Frequently Asked Questions

  1. What happens if I already have an SSH key?

    Nothing bad, the creditials package will recognize this and just print the existing public SSH key. If you want to get rid of the existing key you will need to delete the id_rsa and id_rsa.pub files from the .ssh directory in your home directory.

  2. How do I protect my private key?

    The private key of your key pair is saved as a file in a folder called .ssh in your home directory, having access to the file is equivalent to having your password (at least as far as git interactions are concerned). By default, permissions should be set such that only your user account should be able to access that file. If you would like additional security you can encrypt this key using a passphrase (i.e. password) via credentials::ssh_update_passphrase() which will then be required each time the key pair is used (e.g. pushing, pulling, etc.).

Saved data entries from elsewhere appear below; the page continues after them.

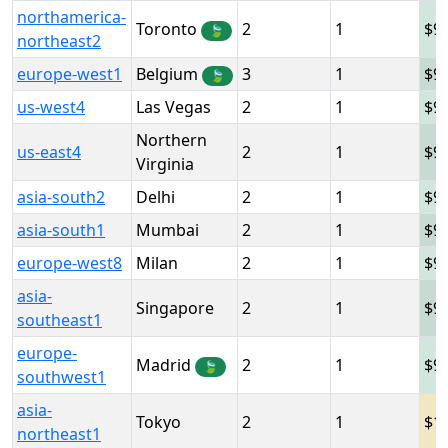
northamerica-
Toronto
2
1
9
🍃
northeast2
europe-west1
Belgium
3
1
9
🍃
us-west4
Las Vegas
2
1
9
Northern
us-east4
2
1
9
Virginia
asia-south2
Delhi
2
1
9
asia-south1
Mumbai
2
1
9
europe-west8
Milan
2
1
9
asia-
Singapore
2
1
9
southeast1
europe-
Madrid
2
1
9
🍃
southwest1
asia-
Tokyo
2
1
1
northeast1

  3. I get an error about an unprotected private key file when trying to use git

    If you are seeing an error message that looks like the following:

    @@@@@@@@@@@@@@@@@@@@@@@@@@@@@@@@@@@@@@@@@@@@@@@@@@@@@@@@@@@
    @         WARNING: UNPROTECTED PRIVATE KEY FILE!          @
    @@@@@@@@@@@@@@@@@@@@@@@@@@@@@@@@@@@@@@@@@@@@@@@@@@@@@@@@@@@
    Permissions 0644 for '/home/guest/.ssh/id_rsa' are too open.
    It is required that your private key files are NOT accessible by others.
    This private key will be ignored.
    Load key "/home/guest/.ssh/id_rsa": bad permissions
    git@github.com: Permission denied (publickey).
    fatal: Could not read from remote repository.
    
    Please make sure you have the correct access rights
    and the repository exists.

    this is likely due to your system having a slightly outdated version of the credentials package which had a bug where the wrong permissions were applied to the key pair files. You can either fix the permissions to remove read access to anyone but yourself or update credentials, delete the existing keys, and start the process over. See Google for documentation on how to change permissions on your specific OS.

  4. I set this up for my container and now it won’t work on stat server (or some other computer)

    This process, much like git configuration, must be done on each machine you intend to use, or at least each file system. Generally the recommendation is to create a new key pair for each machine you will be using, e.g. OIT container, stat server, your laptop, etc. The process is quick and GitHub supports the addition of multiple public keys.

Profiles in course tools

  • Update your GitHub profile to show your real name and (ideally, but optionally) a recent photo of yours. If you prefer not to use your photo, that’s fine, but please use some personalized avatar that’s not the one GitHub randomly assigns to you.

  • Make sure you’ve joined the course Slack and match your Slack profile to your GitHub profile.

Visualizing US Polling Places

Clone the meet-the-toolkit repo by going to File > New Project > Version Control > Git and pasting this repo’s SSH URL in the Repository URL field.

Once you have the repo cloned in RStudio, create a data visualization using data on this week’s TidyTuesday.

You can find the data description here.

This dataset comes from the Center for Public Integrity.

Your code should go in polling.qmd. Render, commit, and push your progress regularly to the GitHub repository. This will be a good test for having completed the configuration from the previous part as well.

Once you have a visualization you’re happy with, provide a brief interpretation for it. This can be just a few sentences or a brief paragraph.

The only guideline for the visualization is that it should involve more than three variables. Feel free to discuss ideas with others around you.